Exercise description:
Where the word "Right" shows up in the entries below, please copy the whole line.

Recorded information:
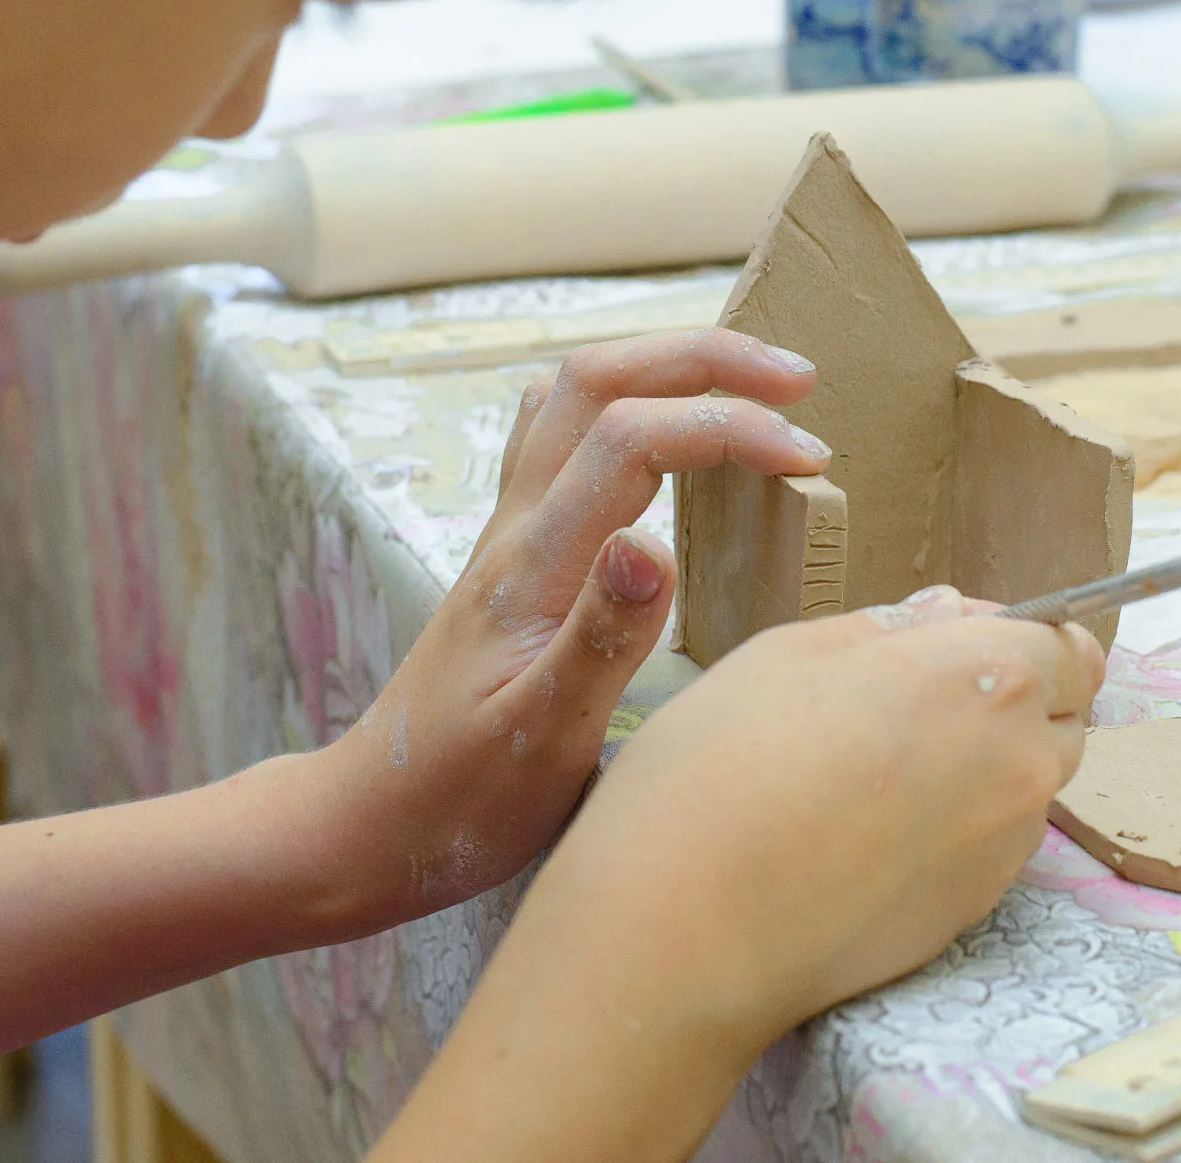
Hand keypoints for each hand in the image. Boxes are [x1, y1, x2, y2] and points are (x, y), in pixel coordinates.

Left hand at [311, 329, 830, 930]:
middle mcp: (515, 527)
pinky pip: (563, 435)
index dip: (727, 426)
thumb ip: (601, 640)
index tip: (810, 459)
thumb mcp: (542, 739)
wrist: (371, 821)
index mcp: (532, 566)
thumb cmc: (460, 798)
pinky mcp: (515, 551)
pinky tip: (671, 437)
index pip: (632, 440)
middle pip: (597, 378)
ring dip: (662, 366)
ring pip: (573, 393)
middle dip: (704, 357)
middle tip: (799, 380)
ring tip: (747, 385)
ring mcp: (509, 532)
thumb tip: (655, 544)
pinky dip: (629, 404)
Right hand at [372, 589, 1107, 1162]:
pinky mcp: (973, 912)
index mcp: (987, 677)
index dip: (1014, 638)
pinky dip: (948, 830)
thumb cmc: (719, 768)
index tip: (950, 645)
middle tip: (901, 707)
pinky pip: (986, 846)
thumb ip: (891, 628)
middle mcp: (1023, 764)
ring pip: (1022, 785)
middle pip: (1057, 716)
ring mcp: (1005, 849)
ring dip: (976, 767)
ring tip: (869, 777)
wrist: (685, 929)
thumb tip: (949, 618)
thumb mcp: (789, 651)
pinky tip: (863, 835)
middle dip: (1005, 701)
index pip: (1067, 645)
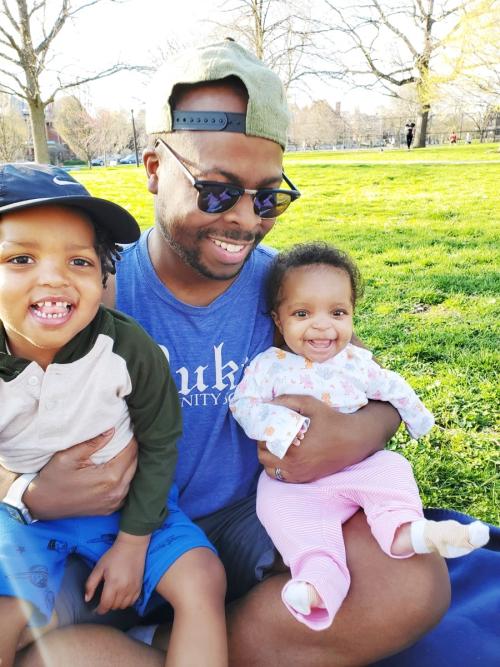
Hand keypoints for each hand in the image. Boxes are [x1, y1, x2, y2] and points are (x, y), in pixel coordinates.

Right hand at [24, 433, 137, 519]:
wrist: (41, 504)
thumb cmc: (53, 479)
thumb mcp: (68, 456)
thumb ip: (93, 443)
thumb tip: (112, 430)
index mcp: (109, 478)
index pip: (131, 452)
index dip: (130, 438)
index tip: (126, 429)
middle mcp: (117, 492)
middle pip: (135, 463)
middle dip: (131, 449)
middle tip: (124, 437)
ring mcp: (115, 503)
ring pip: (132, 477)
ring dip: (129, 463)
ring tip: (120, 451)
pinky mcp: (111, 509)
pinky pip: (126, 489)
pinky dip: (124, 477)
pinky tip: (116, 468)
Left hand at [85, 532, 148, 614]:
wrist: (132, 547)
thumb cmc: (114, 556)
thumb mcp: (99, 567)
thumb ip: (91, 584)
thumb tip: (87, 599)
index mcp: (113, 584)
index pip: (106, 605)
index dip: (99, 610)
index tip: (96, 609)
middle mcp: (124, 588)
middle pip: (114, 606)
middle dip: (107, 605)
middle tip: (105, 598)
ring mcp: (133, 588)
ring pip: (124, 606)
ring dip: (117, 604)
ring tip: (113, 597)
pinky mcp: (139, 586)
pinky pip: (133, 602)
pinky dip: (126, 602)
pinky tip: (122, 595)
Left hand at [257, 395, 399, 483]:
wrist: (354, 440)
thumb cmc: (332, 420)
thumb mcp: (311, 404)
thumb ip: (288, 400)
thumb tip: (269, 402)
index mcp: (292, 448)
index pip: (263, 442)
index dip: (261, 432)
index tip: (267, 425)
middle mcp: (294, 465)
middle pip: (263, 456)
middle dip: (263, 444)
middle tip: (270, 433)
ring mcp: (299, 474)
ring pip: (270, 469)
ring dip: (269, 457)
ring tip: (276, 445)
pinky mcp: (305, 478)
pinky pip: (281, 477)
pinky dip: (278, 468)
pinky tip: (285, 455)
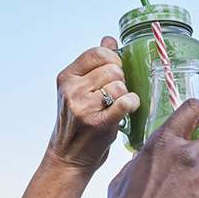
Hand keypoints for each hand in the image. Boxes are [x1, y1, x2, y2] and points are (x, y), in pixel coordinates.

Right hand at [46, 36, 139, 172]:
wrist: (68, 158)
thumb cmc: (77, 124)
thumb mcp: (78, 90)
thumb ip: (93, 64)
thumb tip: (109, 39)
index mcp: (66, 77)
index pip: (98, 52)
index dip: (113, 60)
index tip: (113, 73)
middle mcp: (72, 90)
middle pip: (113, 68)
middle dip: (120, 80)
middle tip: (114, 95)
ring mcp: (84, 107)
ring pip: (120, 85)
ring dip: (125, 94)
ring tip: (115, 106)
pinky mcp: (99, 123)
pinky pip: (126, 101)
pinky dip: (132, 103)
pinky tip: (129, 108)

Your solution:
Right hand at [372, 589, 1107, 1162]:
Right hand at [24, 433, 137, 519]:
Right hand at [46, 36, 139, 172]:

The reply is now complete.